Okul çağında olan iki çocuğundan birinin okulu bırakmak zorunda kaldığını söyleyen Bilen, “Okula gidiyor ama harçlık bile veremiyorum” dedi. En küçük çocuğunun bez, süt ve mama masrafı da eklenince ayın sonunda elinde para kalmadığını söyleyen Bilen, “Fiyatları yükseltiyorlar, malzemeyi azaltıyorlar. Eskiden en iyi markanın sütü 5 TL iken şimdi en kötü markanın sütü 12-13 TL olmuş. Her şeye yüzde 100 zam yapılmış” diye anlattı.

'SAVAŞ YERİNE HALKA BÜTÇE'

Derinden hissettikleri krize siyasi iktidarın yanlış politikalarının neden olduğunu söyleyen Bilen, “Bu durumun sorumlusu şu anda saraylarda. Biz fakirler için her şey gittikçe daha da zor oluyor. Tek isteğimiz daha iyi bir yaşam. Savaşın bitmesini istiyoruz. Savaşa bütçe ayıracaklarına halka bütçe ayırsınlar” dedi.

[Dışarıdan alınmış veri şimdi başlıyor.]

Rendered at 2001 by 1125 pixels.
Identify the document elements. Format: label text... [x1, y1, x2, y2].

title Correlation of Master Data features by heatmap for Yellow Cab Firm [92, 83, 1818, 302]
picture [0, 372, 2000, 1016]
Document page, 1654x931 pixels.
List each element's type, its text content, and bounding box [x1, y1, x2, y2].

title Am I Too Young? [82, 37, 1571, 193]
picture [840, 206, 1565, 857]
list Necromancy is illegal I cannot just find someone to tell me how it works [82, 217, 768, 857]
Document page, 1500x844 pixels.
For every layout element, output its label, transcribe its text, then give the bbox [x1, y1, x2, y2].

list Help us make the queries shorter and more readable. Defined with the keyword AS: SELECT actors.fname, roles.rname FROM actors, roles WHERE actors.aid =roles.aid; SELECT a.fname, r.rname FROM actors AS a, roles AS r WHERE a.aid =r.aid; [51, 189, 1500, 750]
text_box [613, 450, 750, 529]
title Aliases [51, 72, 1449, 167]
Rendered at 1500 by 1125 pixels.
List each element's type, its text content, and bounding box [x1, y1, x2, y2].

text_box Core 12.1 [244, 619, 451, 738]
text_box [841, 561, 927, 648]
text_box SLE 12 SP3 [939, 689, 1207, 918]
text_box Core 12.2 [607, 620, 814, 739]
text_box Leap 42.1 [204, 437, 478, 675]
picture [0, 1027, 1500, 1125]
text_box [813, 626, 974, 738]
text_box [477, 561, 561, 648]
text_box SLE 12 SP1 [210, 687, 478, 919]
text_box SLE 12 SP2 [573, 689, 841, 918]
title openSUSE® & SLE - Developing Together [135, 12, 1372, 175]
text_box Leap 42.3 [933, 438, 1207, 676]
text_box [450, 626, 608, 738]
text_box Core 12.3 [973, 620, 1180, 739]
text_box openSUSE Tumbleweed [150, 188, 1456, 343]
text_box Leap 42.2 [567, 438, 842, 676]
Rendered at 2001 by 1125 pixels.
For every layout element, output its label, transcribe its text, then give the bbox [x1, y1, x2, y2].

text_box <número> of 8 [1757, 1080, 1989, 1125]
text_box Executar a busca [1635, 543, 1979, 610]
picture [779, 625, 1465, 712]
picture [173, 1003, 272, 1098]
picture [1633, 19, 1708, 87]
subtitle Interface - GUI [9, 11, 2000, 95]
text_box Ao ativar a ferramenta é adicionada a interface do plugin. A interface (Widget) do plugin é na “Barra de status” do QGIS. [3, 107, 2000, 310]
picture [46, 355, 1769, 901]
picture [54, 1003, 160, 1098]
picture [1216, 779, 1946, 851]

BANYO VE MUTFAK AYNI YERDE 

Bilen ailesinin evinden ayrılıyoruz. Başka bir sokakta Leyla Demir (28) ile karşılaşıyoruz. Demir, eşi ve iki çocuğuyla derme çatma bir evde yaşıyor. Evin mutfak ve banyosu aynı yerde bulunuyor. Mutfak tezgahının olduğu yere kısa bir duvar örülmüş ve ikinci bölüm banyo olarak kullanılıyor.  Demir’in eşi günlük işlerde çalıştığı için haneye giren düzenli bir gelir yok. Evinin kira olduğunu ve 400 TL ödediğini söyleyen Demir, “Zamlardan dolayı pazara gidemiyorum. Eşim bir süredir işsiz. Günlük bazen 100 TL kazanıyor. 100 TL’ye yağ mı alayım, pirinç mi alayım? Domatesin kilosu 20 lira olmuş, bir kilo alsam bir yemeğe bile yetmiyor. Salatalık, patlıcan aynı şekilde. Markete gitmek için cebinde 200 lira olsa onunla da ancak bir yağ alabilirsin. Akşamları pazarda arta kalan domatesleri topluyorum” ifadelerinde bulundu. 

'5 KURUŞUN HESABINI YAPIYORUM'

Demir, çocuklarının sürekli kendisinden kek istediğini ancak elektrik faturası yüksek gelir korkusuyla yapamadığını söyleyerek, şunları anlattı:  “Ben en son ne zaman markete gittim hatırlamıyorum. Ramazan ayının başlamasıyla hayırsever birkaç kişi gıda yardımında bulundu. Şimdilik onunla geçiniyorum. Yani onlar bitince ne yapacağım bilmiyorum. Bu zamların nedeni savaşlar. Cumhurbaşkanı en özel çayları içiyor. Milyonluk eşya alıyor kendine. Biz ise beş kuruşun hesabını yapıyoruz.”